#### [WHAT IS BEING ASKED]
An exact, complete copy of the entries is needed, with the pictures left out.

#### [DATA SUPPLIED]
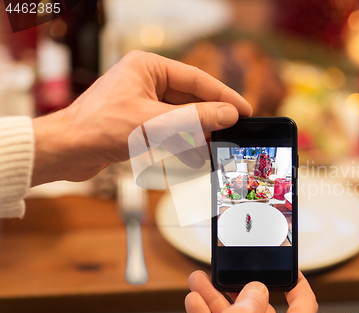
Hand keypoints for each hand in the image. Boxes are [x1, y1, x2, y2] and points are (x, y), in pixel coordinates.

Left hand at [31, 50, 251, 185]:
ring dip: (197, 131)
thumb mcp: (155, 123)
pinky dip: (182, 140)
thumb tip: (227, 114)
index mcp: (147, 66)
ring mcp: (141, 100)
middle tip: (234, 130)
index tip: (244, 109)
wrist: (66, 151)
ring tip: (217, 144)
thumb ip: (195, 118)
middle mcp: (145, 80)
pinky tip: (196, 151)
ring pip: (181, 115)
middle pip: (190, 98)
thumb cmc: (99, 128)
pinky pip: (169, 127)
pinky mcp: (137, 120)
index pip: (196, 79)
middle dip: (210, 117)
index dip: (223, 95)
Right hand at [185, 271, 317, 312]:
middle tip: (228, 273)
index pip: (304, 304)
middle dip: (237, 288)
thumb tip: (255, 290)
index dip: (296, 283)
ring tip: (199, 282)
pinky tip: (194, 303)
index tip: (286, 271)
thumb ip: (248, 301)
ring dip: (215, 300)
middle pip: (259, 309)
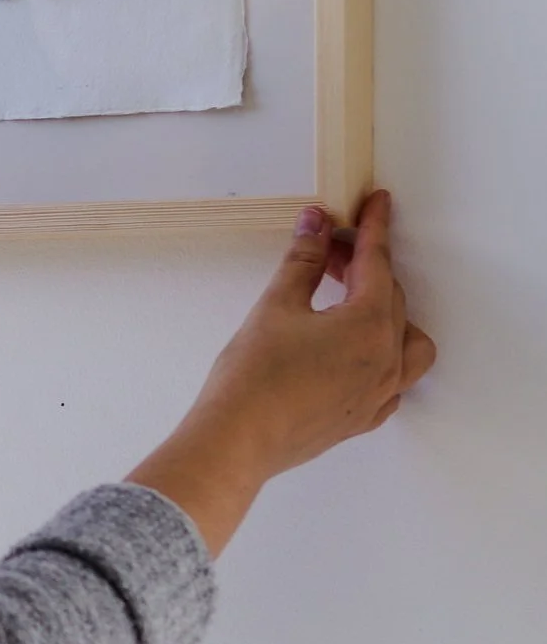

#### [EXERCISE OUTPUT]
Hand keypoints for each hand in the image. Boxes are [x1, y1, x2, y2] and points are (x, y), in pixel coordinates.

Left hand at [31, 50, 251, 185]:
ring dip: (197, 131)
thumb mcp: (155, 123)
pinky dip: (182, 140)
thumb tip: (227, 114)
index mcp: (147, 66)
ring mcp: (141, 100)
middle tip: (234, 130)
index tip: (244, 109)
wrist: (66, 151)
ring tip: (217, 144)
thumb ip: (195, 118)
middle mcp: (145, 80)
pinky tip: (196, 151)
ring pip: (181, 115)
middle pip: (190, 98)
thumb cmc: (99, 128)
pinky pip: (169, 127)
pinky mcp: (137, 120)
index pip: (196, 79)
middle dip: (210, 117)
index dip: (223, 95)
Right hand at [185, 271, 317, 312]:
middle tip: (228, 273)
index pip: (304, 304)
middle dip: (237, 288)
thumb tip: (255, 290)
index dip: (296, 283)
ring tip: (199, 282)
pinky tip: (194, 303)
index tip: (286, 271)
thumb ip: (248, 301)
ring dip: (215, 300)
middle pip: (259, 309)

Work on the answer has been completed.